> Document structure recognition data:
——
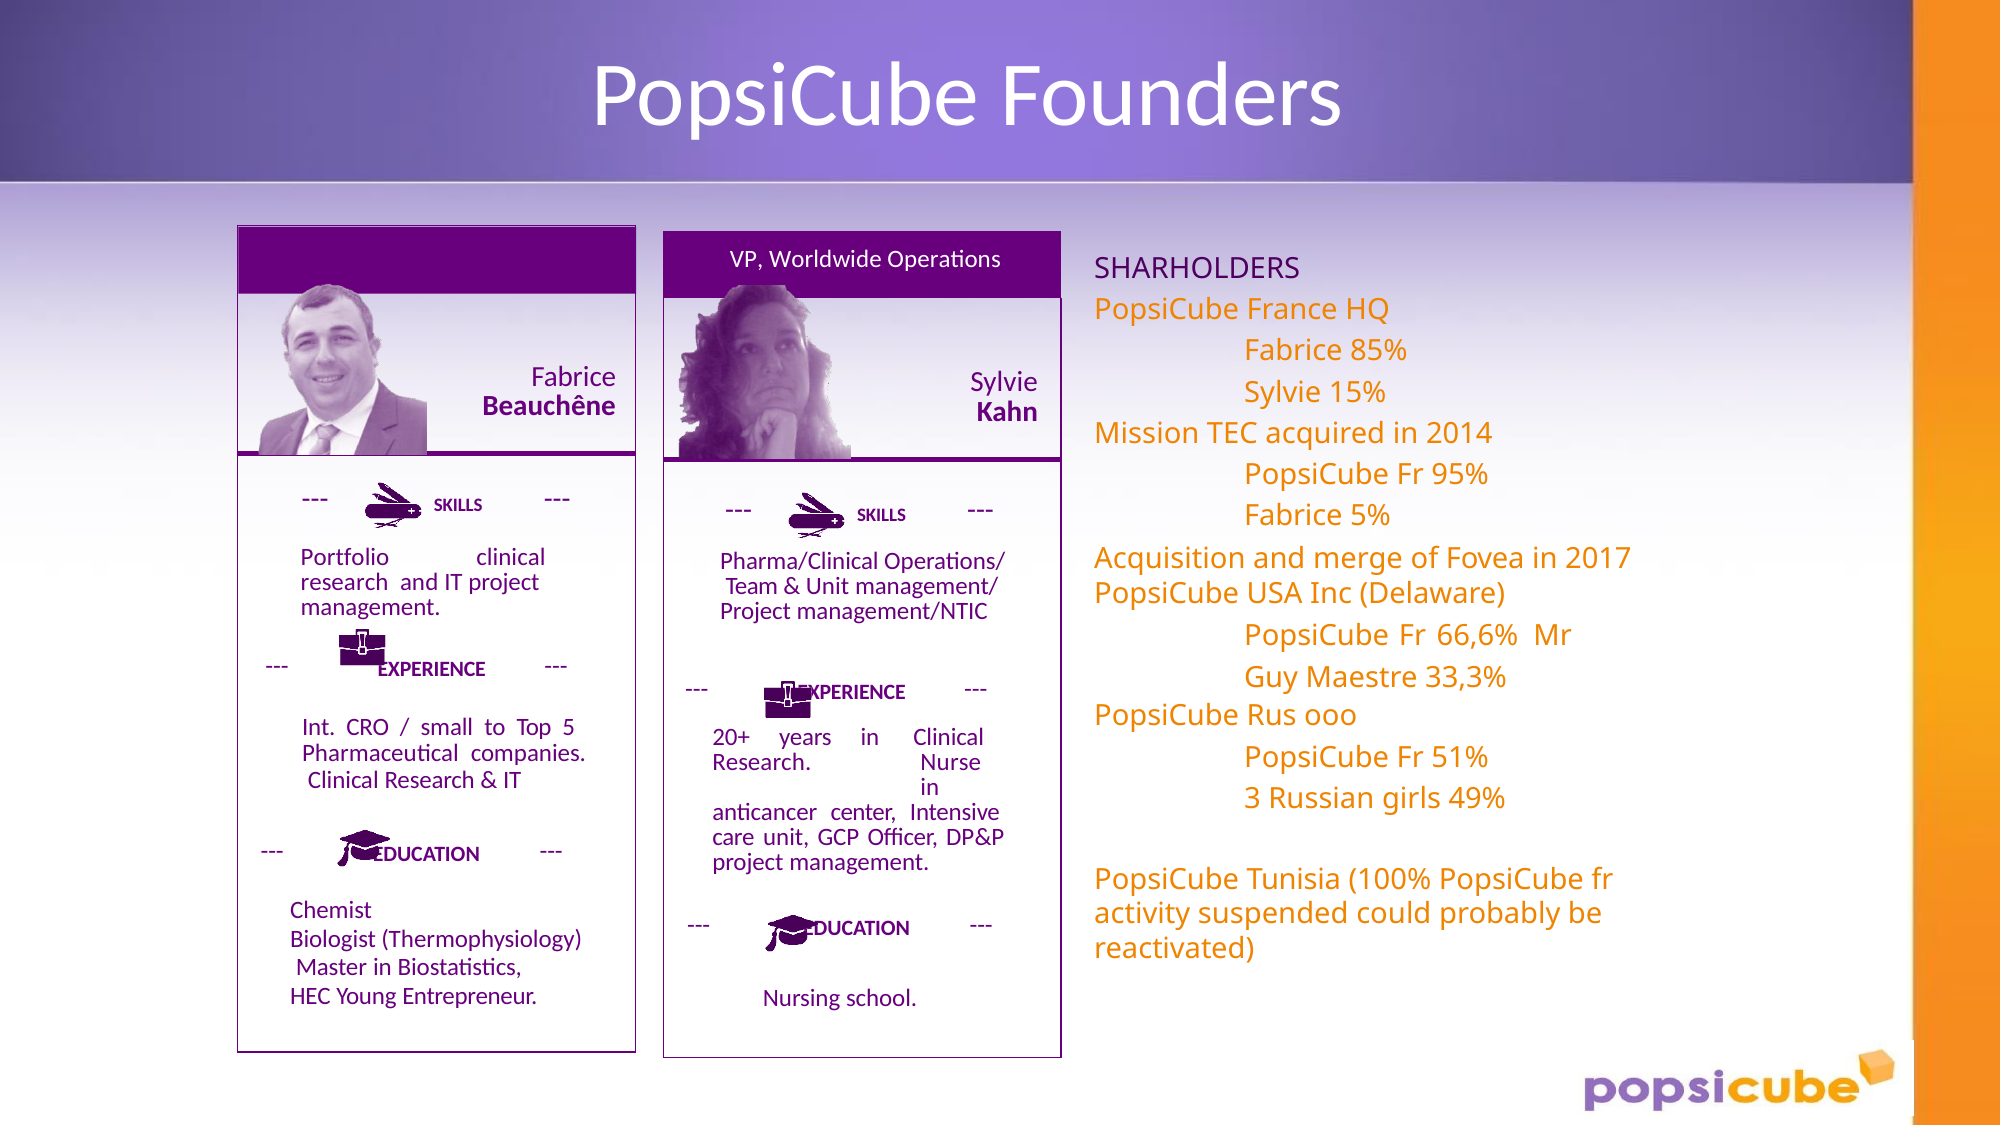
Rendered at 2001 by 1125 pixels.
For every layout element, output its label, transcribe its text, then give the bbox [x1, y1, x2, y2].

table_cell Fabrice Beauchêne [238, 294, 250, 451]
table_cell --- SKILLS --- Portfolio clinical research and IT project management. --- EXPERIENCE --- Int. CRO / small to Top 5 Pharmaceutical companies. Clinical Research & IT --- EDUCATION --- Chemist Biologist (Thermophysiology) Master in Biostatistics, HEC Young Entrepreneur. [238, 456, 635, 1051]
text_box [238, 226, 637, 294]
table_header VP, Worldwide Operations [663, 231, 1061, 298]
picture [0, 0, 2000, 1125]
table_cell Sylvie Kahn [856, 298, 1060, 457]
table_cell Fabrice Beauchêne [431, 294, 635, 451]
table_cell --- SKILLS --- Pharma/Clinical Operations/ Team & Unit management/ Project management/NTIC --- EXPERIENCE --- 20+ years in Clinical Research. Nurse in anticancer center, Intensive care unit, GCP Officer, DP&P project management. --- EDUCATION --- Nursing school. [664, 462, 1060, 1057]
table_cell Sylvie Kahn [664, 298, 672, 457]
text_box SHARHOLDERS PopsiCube France HQ Fabrice 85% Sylvie 15% Mission TEC acquired in 2014 PopsiCube Fr 95% Fabrice 5% Acquisition and merge of Fovea in 2017 PopsiCube USA Inc (Delaware) PopsiCube Fr 66,6% Mr Guy Maestre 33,3% PopsiCube Rus ooo PopsiCube Fr 51% 3 Russian girls 49% PopsiCube Tunisia (100% PopsiCube fr activity suspended could probably be reactivated) [1092, 240, 1678, 966]
title PopsiCube Founders [589, 31, 1350, 222]
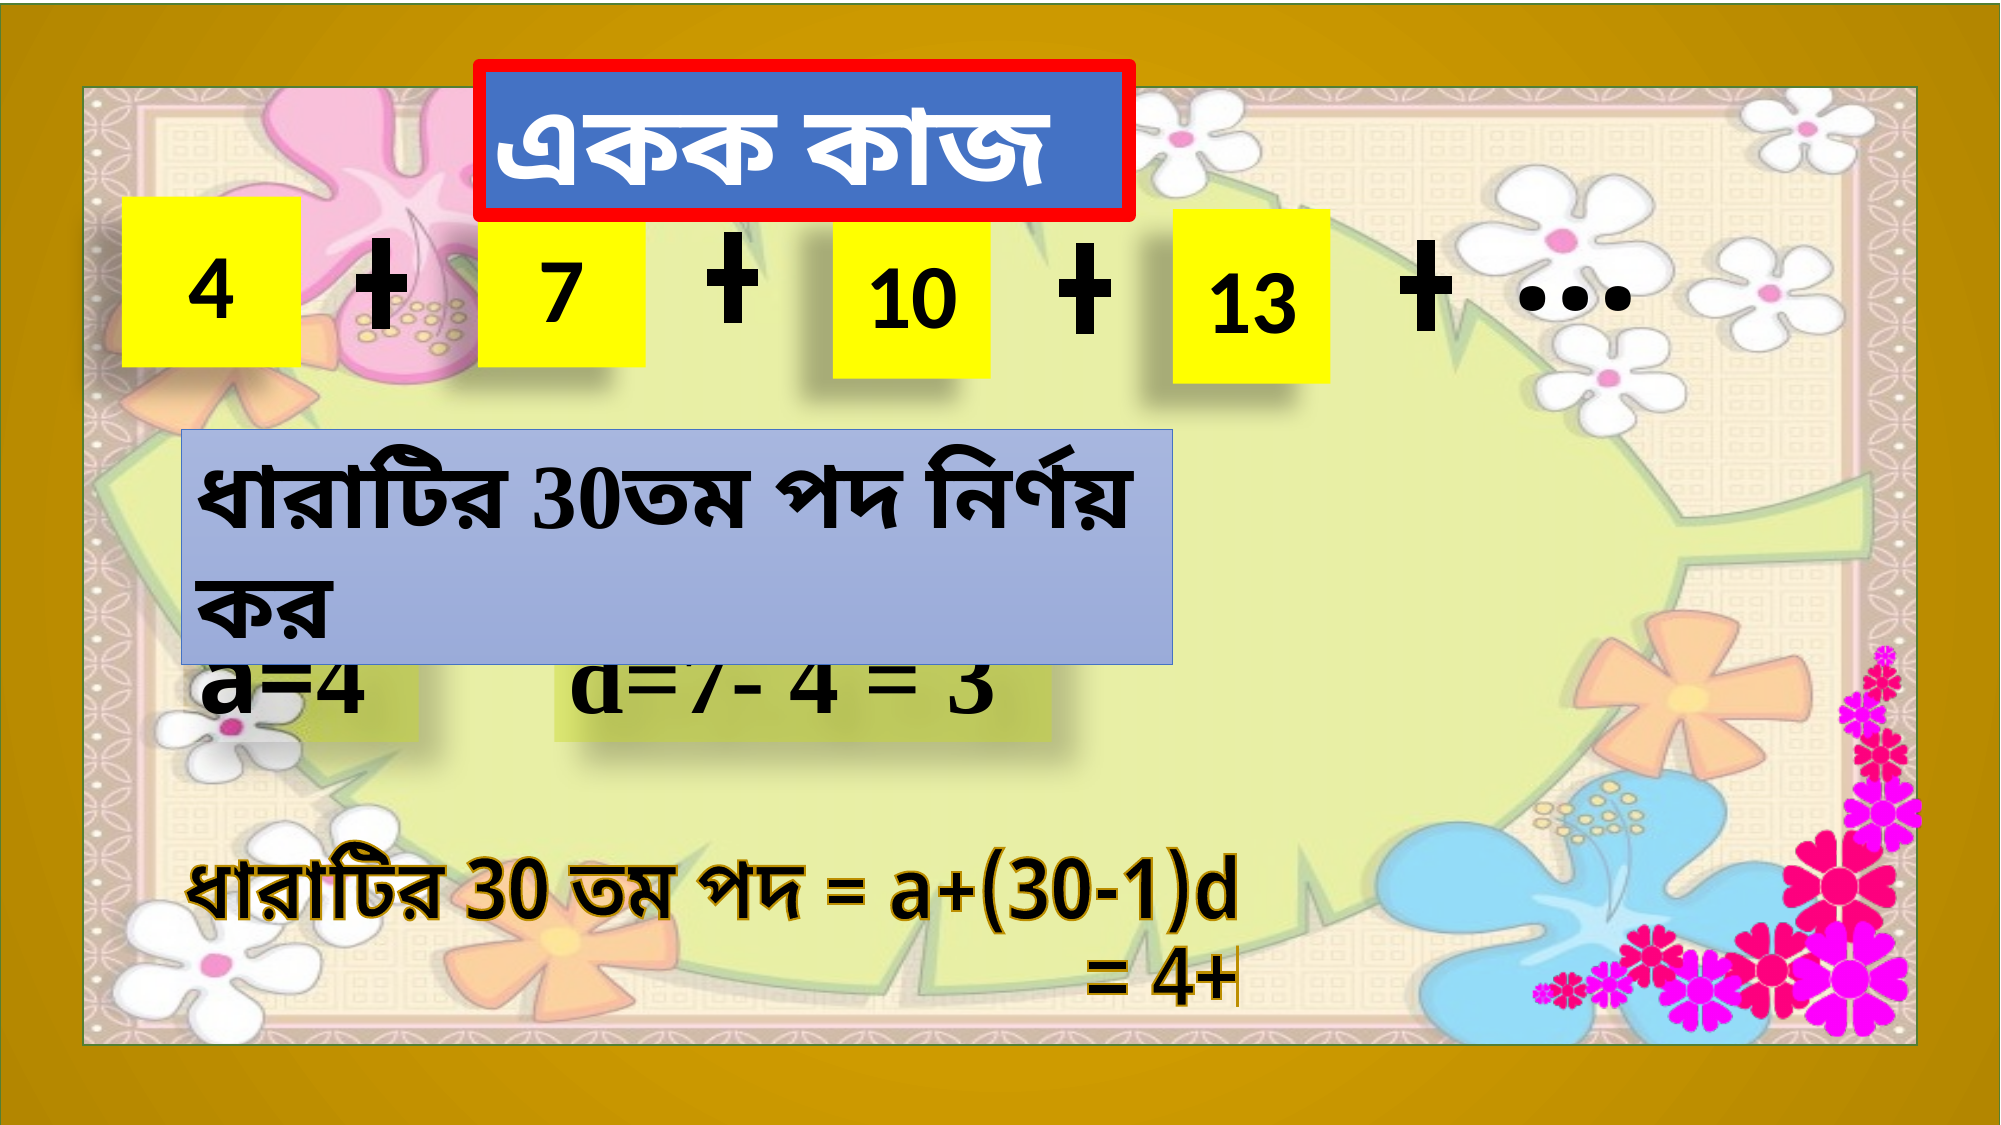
——
> Your task:
Whenever the word "Clinical" occurs in a line above, copy that line.

> Response box:
table_cell --- SKILLS --- Portfolio clinical research and IT project management. --- EXPERIENCE --- Int. CRO / small to Top 5 Pharmaceutical companies. Clinical Research & IT --- EDUCATION --- Chemist Biologist (Thermophysiology) Master in Biostatistics, HEC Young Entrepreneur. [238, 456, 635, 1051]
table_cell --- SKILLS --- Pharma/Clinical Operations/ Team & Unit management/ Project management/NTIC --- EXPERIENCE --- 20+ years in Clinical Research. Nurse in anticancer center, Intensive care unit, GCP Officer, DP&P project management. --- EDUCATION --- Nursing school. [664, 462, 1060, 1057]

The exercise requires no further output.